Кристоф Хайцман «Договор с дьяволом», 1677–1678
В 1669 году душевнобольной австрийский художник Кристоф Хайцман подписал договор с дьяволом. Содержание договора было дословно следующим: «Я, Кристоф Хайцман, отдаю себя Сатане, чтобы быть его собственным кровным сыном и принадлежать ему как телом, так и душой в течение девяти лет». Через несколько лет Хайцман проиллюстрировал это вотивным триптихом. Слева изображен сатана в облике добропорядочного бюргера, с которым живописец подписывает договор продажи души. Справа – явление драконоподобного дьявола спустя год с требованием скрепить договор уже кровью, а не чернилами. В центре Дева Мария принуждает сатану вернуть второй договор с помощью экзорцизма.
Богоотметные письма и устные отречения от веры – наглядные иллюстрации того, что хула может вести не к отрицанию Бога, а к противоположному полюсу сакрального – обращению к обитателям ада. Сакральное никуда не исчезает, как не исчезает икона при развороте обратной стороной – просто человек теряет ориентир в сакральном пространстве. Заблуждаясь, блуждает. А иногда добровольно и сознательно стремится ко злу.
Здесь и зоркое око клирика, и придирчивый прищур дознавателя, и неоткалиброванный наивный взгляд простолюдина – всего лишь разные позиции внутри одной метафизической системы. Богохульство только иллюзия трансгрессии, мнимость выхода за пределы сакральности. По той же причине европейская инквизиция причисляла богохульников к одержимым бесами еретикам, а не к богоборцам.

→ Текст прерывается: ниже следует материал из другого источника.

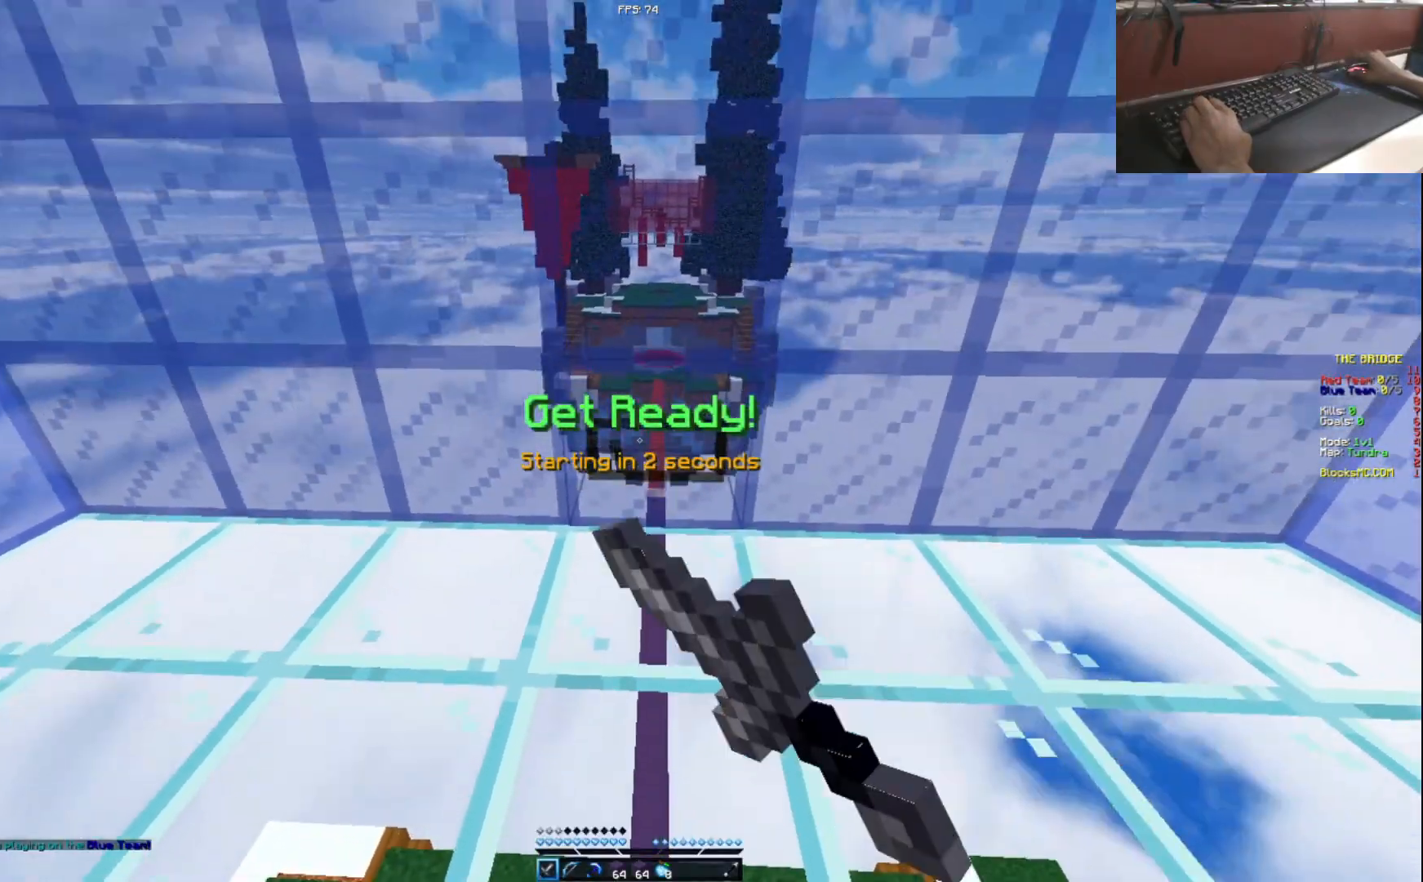
{"keys": ["a"], "events": [[67, "w", "down"], [117, "s", "up"], [301, "d", "down"], [301, "w", "up"], [467, "a", "down"], [467, "d", "up"]]}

Мистериальные дьяблерии, скоморошеские глумы, «отреченные писания», богоотметные тексты – весь этот причудливый сплав кощунства с комизмом демонстрирует амбивалентность отношения к религиозным догматам. Между литургией и лубком, ритуалом и ругательством, почтением и попирательством, злым умыслом и творческим вымыслом. Сложные взаимосвязи грубой телесности с глубоким психологизмом определили особое место богохульства в системе злоречия. С одной стороны, здесь осмысление границ и масштабов сакрального, с другой – «испытание на прочность» и «проверка подлинности» святынь.
Вплоть до Октябрьской революции богохульство считалось серьезным преступлением и оставалось в ведении уголовного права. В Российском «Уложении о наказаниях уголовных и исправительных» редакции 1845 года виды религиозных преступлений составляли 81 статью – столько не было ни в одном европейском юридическом кодексе той эпохи. Здесь уже последовательно различались собственно богохульство (поругание веры, «возложение прямой хулы» на Бога) и кощунство («язвительные насмешки, доказывающие явное неуважение к правилам и обрядам церкви православной, или вообще христианства»).
Неуважение к религии как основе гражданского союза подрывает основы государственного порядка – этой идеи твердо придерживались такие известные правоведы, как Богдан Кистяковский, Николай Таганцев, Николай Сергеевский, Леонид Белогриц-Котляревский. При этом объектом правонарушения считались не Бог и не религия, а Церковь как признанная государством особая форма общения граждан.